=== What to work on ===
Repeat the data as given. Images do not go in the copy.

(Records from a data source)

==================================================

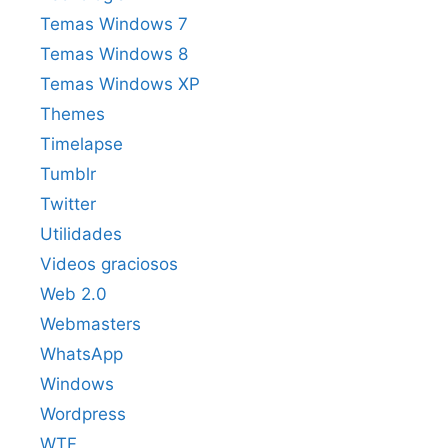
Temas Windows 7
Temas Windows 8
Temas Windows XP
Themes
Timelapse
Tumblr
Twitter
Utilidades
Videos graciosos
Web 2.0
Webmasters
WhatsApp
Windows
Wordpress
WTF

==================================================

=== Response to the exercise ===
Temas Windows 7
Temas Windows 8
Temas Windows XP
Themes
Timelapse
Tumblr
Twitter
Utilidades
Videos graciosos
Web 2.0
Webmasters
WhatsApp
Windows
Wordpress
WTF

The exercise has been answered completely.